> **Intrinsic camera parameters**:
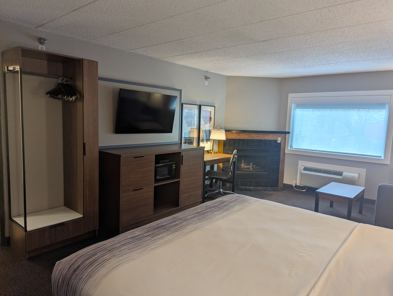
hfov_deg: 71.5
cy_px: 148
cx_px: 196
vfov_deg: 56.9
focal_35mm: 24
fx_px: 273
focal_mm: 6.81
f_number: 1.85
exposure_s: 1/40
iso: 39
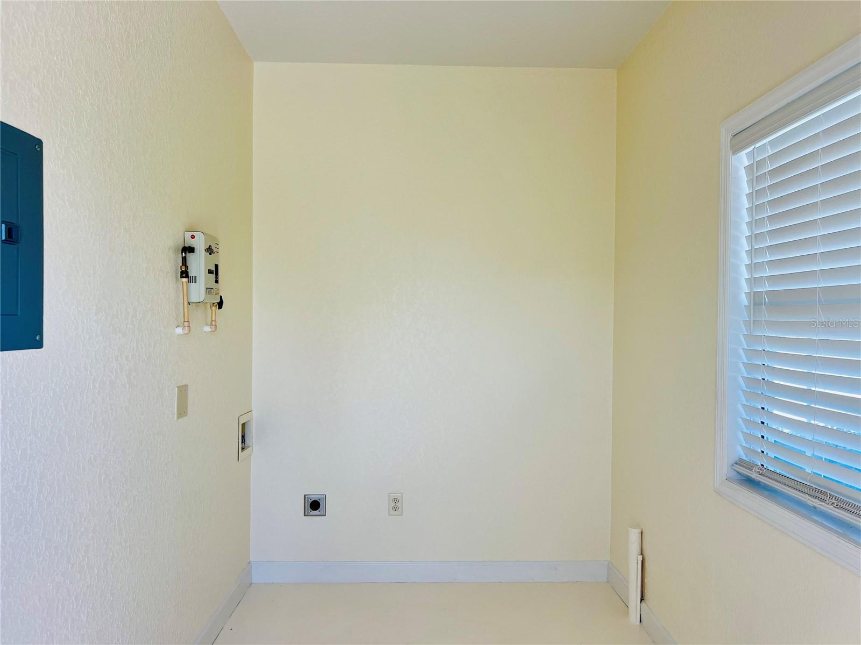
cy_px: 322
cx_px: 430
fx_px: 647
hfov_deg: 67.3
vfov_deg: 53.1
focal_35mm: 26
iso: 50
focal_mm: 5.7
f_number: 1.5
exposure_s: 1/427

> **Problem details**: Your answer must be an exact copy of the records, free of images.

> **Response box**:
hfov_deg: 71.5
cy_px: 148
cx_px: 196
vfov_deg: 56.9
focal_35mm: 24
fx_px: 273
focal_mm: 6.81
f_number: 1.85
exposure_s: 1/40
iso: 39
cy_px: 322
cx_px: 430
fx_px: 647
hfov_deg: 67.3
vfov_deg: 53.1
focal_35mm: 26
iso: 50
focal_mm: 5.7
f_number: 1.5
exposure_s: 1/427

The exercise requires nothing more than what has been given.